◆ 本文抜粋:
****************************************

1994年8月4日。
当時小学校4年生だった私は、おばさんに連れられて兄や幼馴染とプールに来ていた。
遊び始めて間もない12時を回ったころ、屋外プールに放送が流れ、おばさんが呼び出された。
戻ってきたおばさんが私たちに何と言ったかは覚えていないけど、「赤ちゃんが生まれたから今から病院に行くよ」とのことだった。
そう。私に妹か弟が出来たのだ。
平成初期、スマホはおろか携帯電話なんてものはなく、病院から仕事中の父親へ、父親からおじさんへ、おじさんからプールの事務所へ、そしておばさんに繋ぐというまるで伝言ゲームのようなリレー式のやりとりだった。もちろんすべて固定電話。
プールが大好きだった私。もっと泳ぎたかったなんて思うこともなく、急いで着替えて車に乗り込み、病院まで行ったことは覚えている。
しかし、その日のそれ以降の記憶はまったくない。初めてみた赤ちゃんに何を思ったのか、小学校4年生であれば覚えていそうな気もするが本当に思い出せない。
一週間の合宿
経営者である父親は、仕事人間である。当然、母親の産後の入院中に小学生二人の面倒を見れるはずもなく、幼馴染の家に兄妹で預けられた。
私にとっては、初めて母親と離れて暮らすという試練だったが、幸い8月という夏休み期間であったため毎日病院に会いに行くことができた。

****************************************

◆ 所与データ:
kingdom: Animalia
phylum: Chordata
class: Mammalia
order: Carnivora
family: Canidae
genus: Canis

****************************************

◆ 作業項目 1:
次の(a)〜(c)について、きょうだい誕生の回想文の内容と合っているかを判定せよ。それぞれ「はい」か「いいえ」で答え、決め手となる回想文の語句を正確に引用すること。
(a) プールで放送により呼び出されたのは父親だった。
(b) 病院からの知らせは、すべて固定電話でつながれた。
(c) 母親の入院中、兄妹は祖父母の家に預けられた。
◆ 作業項目 2: きょうだい誕生の回想文を、最後の文の次から書き進めてください。

◆ 作業結果 1:
(a) いいえ。「屋外プールに放送が流れ、おばさんが呼び出された。」
(b) はい。「もちろんすべて固定電話。」
(c) いいえ。「幼馴染の家に兄妹で預けられた。」

◆ 作業結果 2:
幼馴染の家から一人でバスに乗り、10分もかからずにつく大きな総合病院。ちなみに私もここで生まれた。
生まれてから毎日、新生児室のブラインドが開く時間にガラスに貼りついて見ていたのははっきり覚えている。小柄な小学生の私が背伸びをしなくてもギリギリ見られる高さだった。
そして病室の母親とおしゃべりをし、バスに乗って帰るという毎日を繰り返していた。
はじめて妹に触れた日
「赤ちゃん抱っこしてみる?」
ある時突然、看護師さんに声を掛けられた。
毎日ガラスにへばりつく私を、看護師さんは毎日見ていたのだろう。
本来入れないはずの新生児室に入れてもらい、小学生が着るなんて想定していないブカブカのガウンを着せられて椅子に座った。
その私の腕の中に、看護師さんが生まれて数日の妹を乗せてくれたんだ。
映像は今でも覚えているけれど、何を思ったかはこれまた覚えていない。9年間も末っ子でいた自分に妹が出来たこと、初めて出会う赤ちゃんという存在に頭が追い付いていなかったのかもしれない。
歳の離れた姉妹
妹が赤ちゃんの間は、おむつを変えたり出来るお手伝いをそれなりにやっていたと思う。だけど、すぐに中学生になった私は部活に明け暮れて、この頃の妹との記憶はほとんどない。
アレルギーが酷くて病院通いばかりになってしまった妹に、中学生や高校生の私が何かできるはずもなく……。
そうしているうちに、私は専門学校入学にあたって地方に引越した。
東京で生まれ育った私の初めての田舎&一人暮らし。
家族と離れて暮らす日々
半年ほど経過した寮生活1年目の誕生日、荷物が届く。
中身は母親が作ったケーキと当時10歳の妹からの手紙、そしてチップとデールのマグカップ。このマグカップは、母親がお金を出したものではなく、妹が通っている英語教室でシールを貯めて交換したものらしい。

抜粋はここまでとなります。